Rodriguez's adaptation of Miller's work couldn't be more faithful-- may, in fact, be the most self-effacing adaptation of a piece of text in recent memory. He claims no scriptwriter credits, lifting all his dialogue from the novels; uses Miller's drawings as storyboards; consults with Miller so frequently he gives Miller co-directing credit (giving up his Director's Guild membership-- and several juicy projects, including the proposed A Princess of Mars movie-- in the process). Rodriguez's regard for Miller is so intense and absolute you'd think it almost pointless to go back and read the graphic novels, they've been so thoroughly rendered onscreen (four stories at least: The Hard Goodbye, The Big Fat Kill, and That Yellow Bastard, plus two brief bookend sequences from the short story "The Customer is Always Right"). All that's left after watching the film really is deciding if it (and by extension the graphic novel) is any good.

Not really.

Held in your hands, confined mainly to two dimensions, Miller's graphic novels are an engaging curiosity, quickly read quickly disposed of. In terms of hyperbolic violence and explicit sex it doesn't quite match his exuberant earlier work entitled (what else?) Hard-Boiled (eye-popping artwork by-- come to think of it Miller barely matters here-- Geoff Darrow); in terms of witty dialogue and clever reworking of classic elements it's no The Dark Knight Returns. Sin City is a minor albeit well-drawn work from an occasionally brilliant writer-artist, and it's hard to understand why Rodriguez would devote so much time money energy talent into bringing to the big screen what was sufficiently engaging on paper.

Not that Rodriguez does such a bang-up job, either. As filmmaker he should know the difficulties of adapting from another medium, however closely related-- that what seems like a nifty little exploitation piece sprinkled with wit and old-fashioned morality (but don't all noirs have that?) would feel ponderous on the big screen. That roles played by stars like Mickey Rourke, Bruce Willis, Nick Stahl, Benicio del Toro, Jessica Alba, Rosario Dawson, Elijah Wood, Rutger Hauer, Devon Aoki and (in a tiny role) Josh Hartnett, would seem too unsubstantial to deserve all that talent. Worse, with not one but three major storylines plus a short story to tell, he's forced to rush through all three without building enough momentum to leave an impact. It's not just the pacing: his editing rhythm seems off, he rushes through fight scenes as if in a hurry to cram every last frame of Miller's novels into his overstuffed canvas. The effect is more dulling than shocking, more tedious than provocative; Miller's drawings have a better sense of timing, make better use of the dramatic pause.

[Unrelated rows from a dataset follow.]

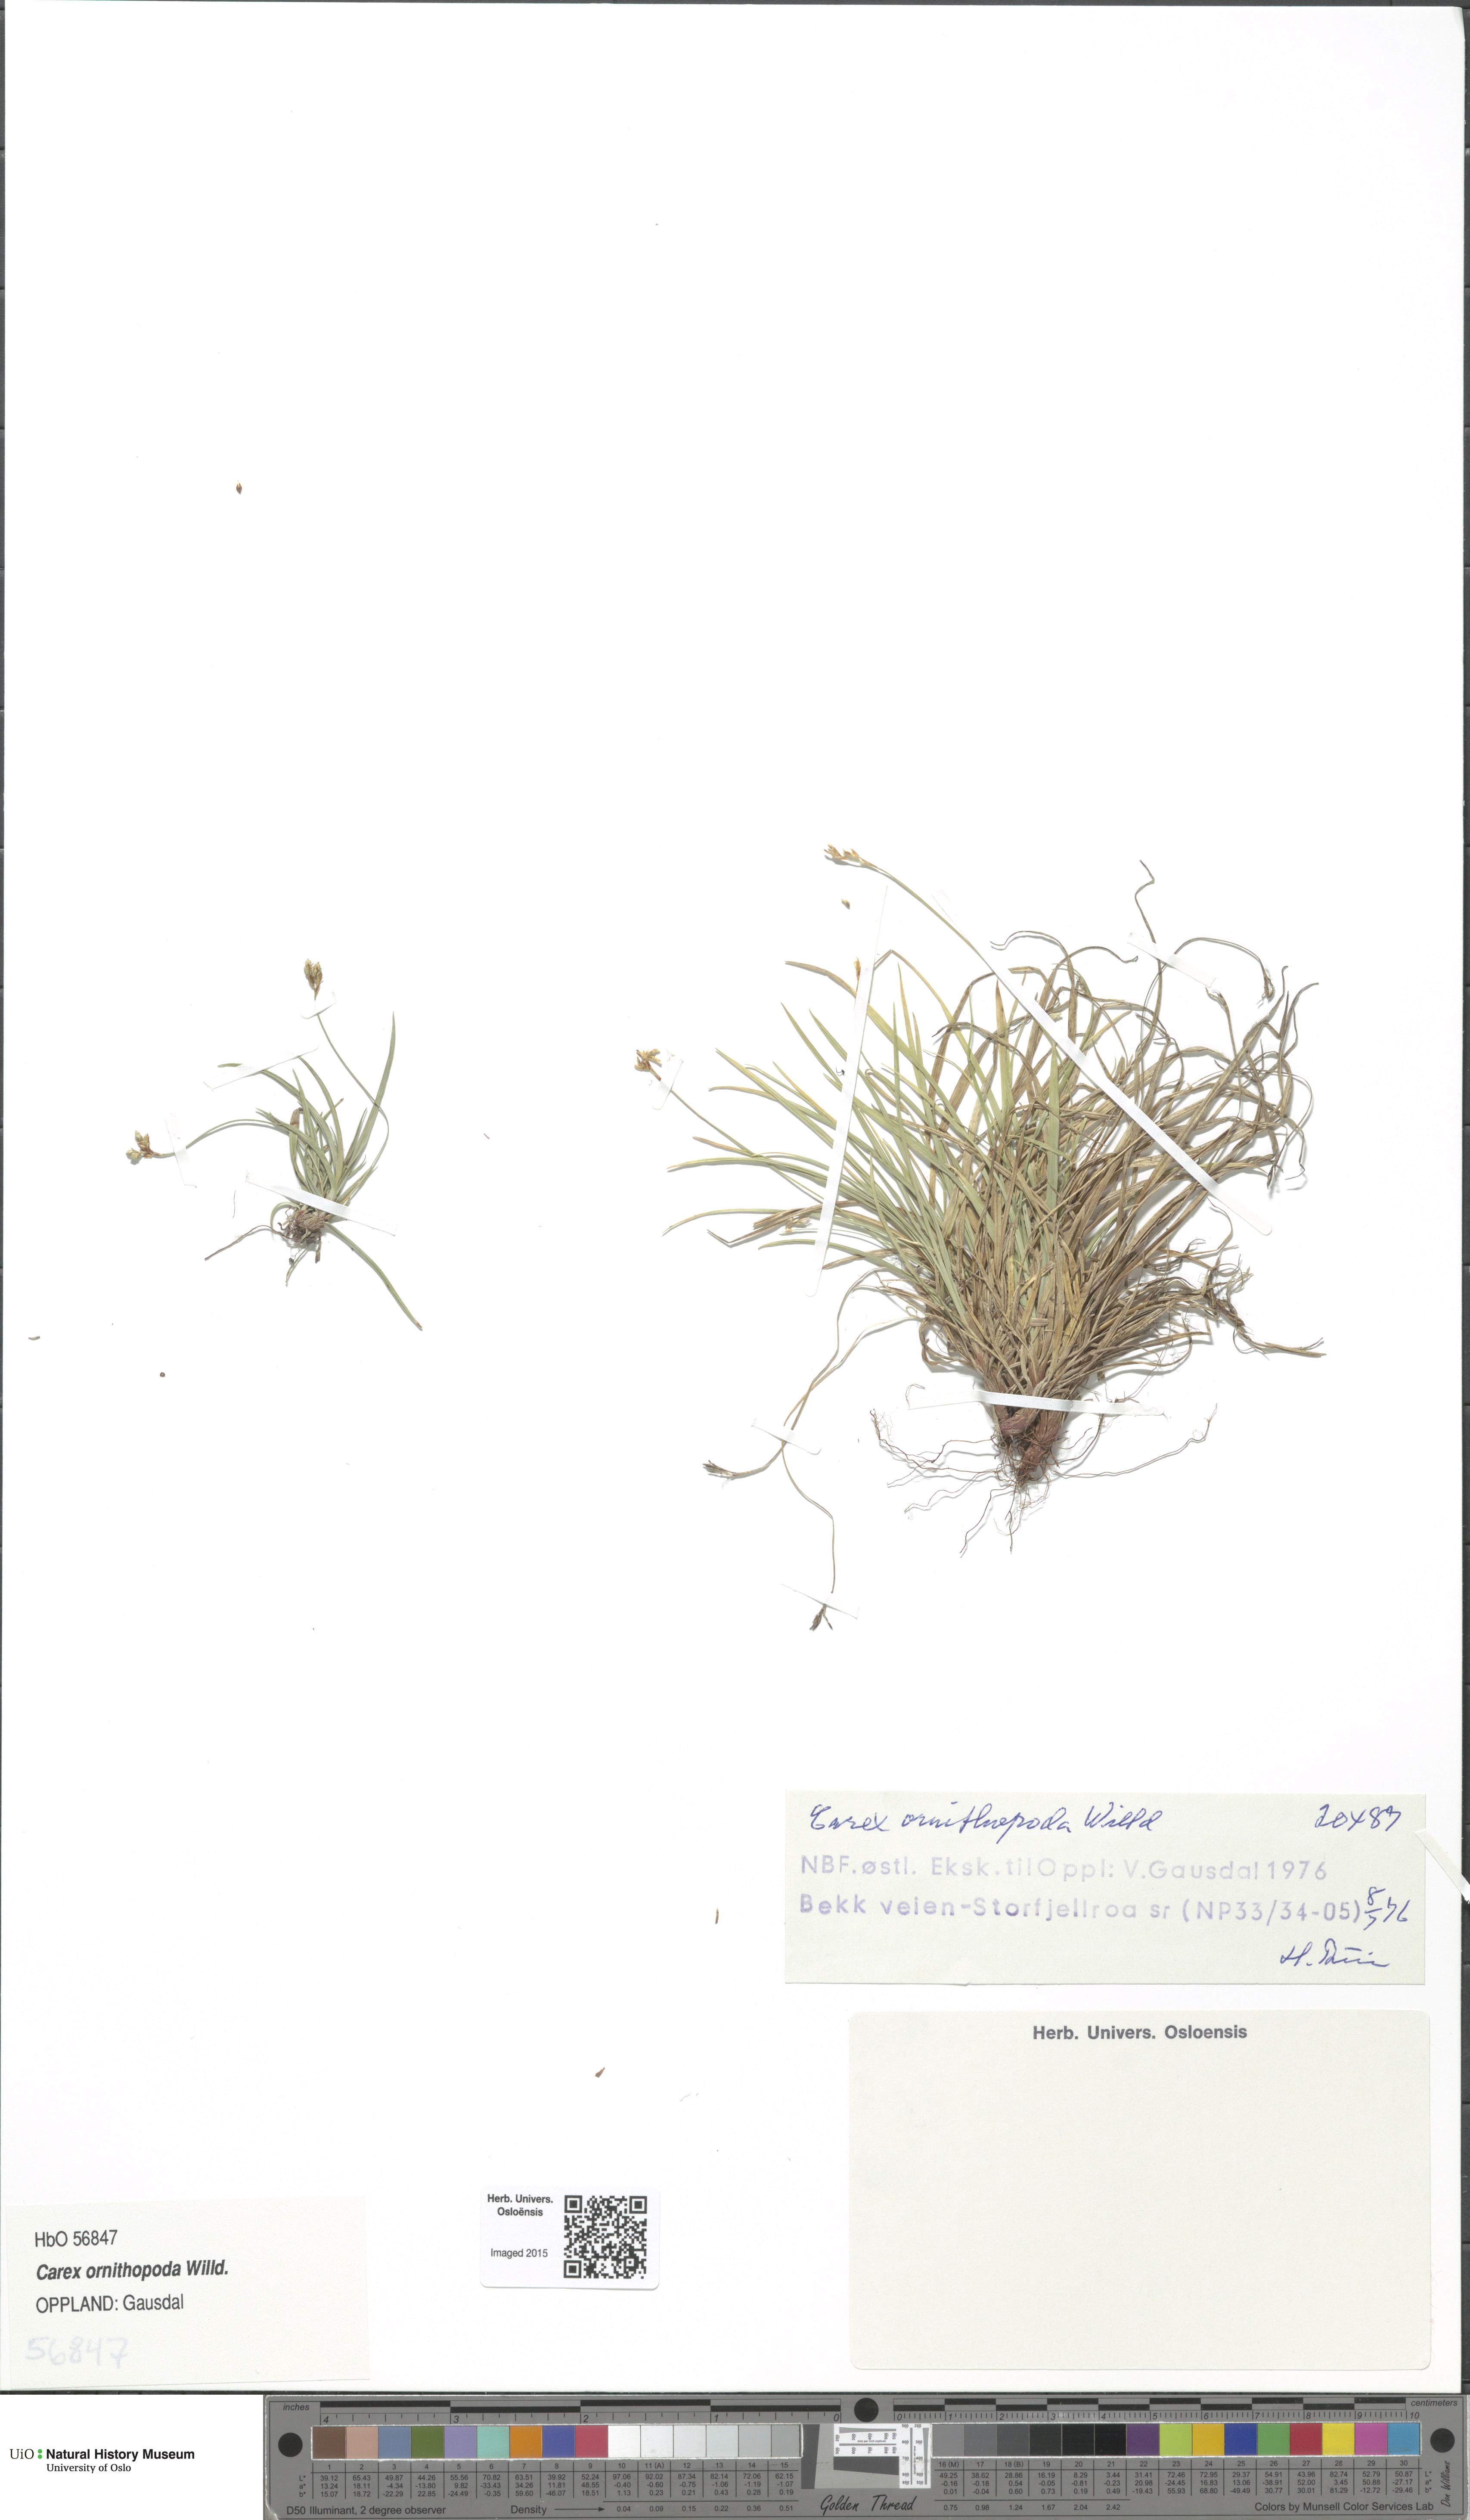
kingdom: Plantae
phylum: Tracheophyta
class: Liliopsida
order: Poales
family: Cyperaceae
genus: Carex
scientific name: Carex ornithopoda
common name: Bird's-foot sedge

What do Rodriguez and Miller ultimately hope to achieve? More wit and sexual oomph than Hawk's The Big Sleep? A more vivid figure of evil than Noah Cross in Polanski's Chinatown? A stronger sense of corruption and decay than in Welles' Touch of Evil? Violence stylized with cartoon color (the characters bleed not red but mostly featureless white, as if pumped up with milk) and cartoon sensibility  has no weight if it can't serve a correspondingly intense drama, played out by fairly well-realized characters. Sin City for all its hyped-up brutality has as much depth as a sheet of paper.